[[ DATA open ]]

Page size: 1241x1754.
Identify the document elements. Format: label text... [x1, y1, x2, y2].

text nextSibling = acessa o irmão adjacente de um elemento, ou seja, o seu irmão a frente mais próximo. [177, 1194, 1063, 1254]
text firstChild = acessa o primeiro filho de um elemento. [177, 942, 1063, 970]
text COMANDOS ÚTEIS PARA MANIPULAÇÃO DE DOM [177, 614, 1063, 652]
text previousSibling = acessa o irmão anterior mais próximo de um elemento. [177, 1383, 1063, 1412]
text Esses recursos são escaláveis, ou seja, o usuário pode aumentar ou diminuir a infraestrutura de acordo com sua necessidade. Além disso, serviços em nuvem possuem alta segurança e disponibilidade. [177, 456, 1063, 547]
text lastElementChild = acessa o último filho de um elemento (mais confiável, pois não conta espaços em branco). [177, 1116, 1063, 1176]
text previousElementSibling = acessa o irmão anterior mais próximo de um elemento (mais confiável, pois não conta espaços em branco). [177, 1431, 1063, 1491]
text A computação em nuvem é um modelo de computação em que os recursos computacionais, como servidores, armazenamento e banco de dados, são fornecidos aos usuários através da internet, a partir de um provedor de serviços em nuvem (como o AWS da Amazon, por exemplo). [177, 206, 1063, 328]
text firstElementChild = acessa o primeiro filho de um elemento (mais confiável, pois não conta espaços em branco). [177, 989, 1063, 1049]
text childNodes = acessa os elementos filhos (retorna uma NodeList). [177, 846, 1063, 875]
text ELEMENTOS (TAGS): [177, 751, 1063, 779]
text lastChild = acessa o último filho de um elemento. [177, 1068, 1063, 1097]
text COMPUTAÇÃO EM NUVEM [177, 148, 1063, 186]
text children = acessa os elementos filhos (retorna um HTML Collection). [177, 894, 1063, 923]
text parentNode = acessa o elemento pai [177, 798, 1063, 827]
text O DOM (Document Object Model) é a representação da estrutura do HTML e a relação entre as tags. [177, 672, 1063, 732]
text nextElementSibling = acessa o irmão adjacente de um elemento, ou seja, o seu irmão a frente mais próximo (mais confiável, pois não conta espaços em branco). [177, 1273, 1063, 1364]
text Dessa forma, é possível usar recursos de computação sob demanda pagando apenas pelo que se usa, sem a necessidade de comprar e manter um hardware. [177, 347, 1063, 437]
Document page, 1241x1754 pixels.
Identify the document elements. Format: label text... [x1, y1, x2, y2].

[[ DATA closed ]]

TASK OBJECTIVE
Write out exactly the lines from the line holding "Document page, 1241x1754 pixels." through the last line of the data, and nothing besides those lines.

WRITTEN ANSWER
Document page, 1241x1754 pixels.
Identify the document elements. Format: label text... [x1, y1, x2, y2].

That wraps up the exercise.